Morgan Stanley says IPO rebound is feeding its wealth business
CFO Sharon Yeshaya said workplace ties with private companies are helping turn IPO activity into wealth management asset growth.
By Daniel Okafor · Business Editor
3 min read
Morgan Stanley said a stronger IPO market helped lift its second-quarter results and feed its wealth management business. CFO Sharon Yeshaya told investors the bank is using relationships built through investment banking to bring employees and executives into longer-running advisory and savings products.
The bank reported second-quarter revenue of $21.3 billion, up 27% from a year earlier, according to Morgan Stanley. Diluted earnings per share rose 58%, with the company citing growth in investment banking and trading.
Yeshaya presented the quarter as evidence of a broader strategy rather than a market upswing alone. Morgan Stanley reported a record $148 billion in net new assets, more than twice the level from the same quarter last year.
On Wednesday’s earnings call, Yeshaya said more than half of those new assets came from employees at companies that went public during the quarter. She said Morgan Stanley has invested for years in its workplace channel, which gives the bank access to employees before and after liquidity events.

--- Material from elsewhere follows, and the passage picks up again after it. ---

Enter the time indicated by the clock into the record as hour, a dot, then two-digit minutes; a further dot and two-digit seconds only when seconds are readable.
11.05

“We have about 70% of the top 100 unicorns by market cap in terms of our workplace pipeline,” Yeshaya said on the call. She added that the firm has focused on serving those companies early and described the effort as “a long game.”
IPOs feed a broader wealth strategy
Fortune reported that Morgan Stanley and Goldman Sachs served as joint lead underwriters for SpaceX’s June IPO, with Goldman Sachs taking the lead-left position and Morgan Stanley banker Michael Grimes playing a major role. For Morgan Stanley, the listing fit a wider model in which an underwriting relationship can lead to wealth management accounts tied to employees, founders and executives.

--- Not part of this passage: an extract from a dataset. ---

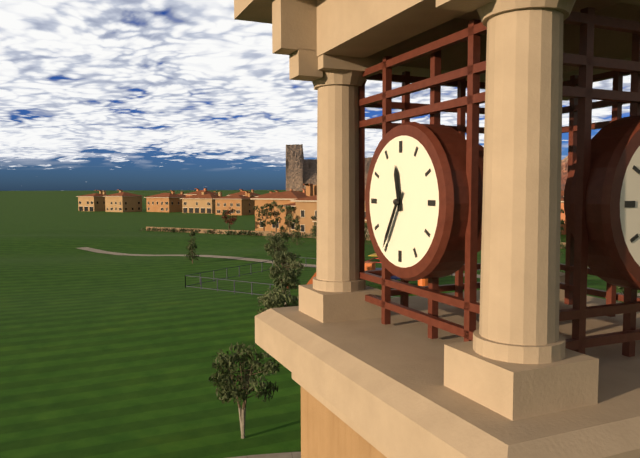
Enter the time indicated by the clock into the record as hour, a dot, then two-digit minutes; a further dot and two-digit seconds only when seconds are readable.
11.35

Yeshaya described IPOs as the entry point into fee-based advice. According to her comments, Morgan Stanley’s route from workplace relationships into wealth management includes 401(k) plans, E*Trade, savings products and Lead IQ, a tool that connects employees with financial advisers.
The bank’s goal, Yeshaya said, is to become the “principal financial advisor” across roughly 20 million client relationships. She said retention efforts, referral models, vesting schedules, timing differences and company capital structures all affect when workplace-related assets become revenue.
Morningstar also pointed to stronger operating momentum at the bank. The research firm raised its fair value estimate for Morgan Stanley to $184 from $165, citing a better outlook for trading revenue growth and about 640 basis points of margin expansion in 2026.
CEO Ted Pick also pointed to a healthier market for listings, telling investors that “the IPO exit opportunity is real.” Morgan Stanley’s latest results show how the bank is trying to convert those capital markets events into recurring wealth management revenue after the underwriting fees are booked.
This story draws on original reporting from Fortune.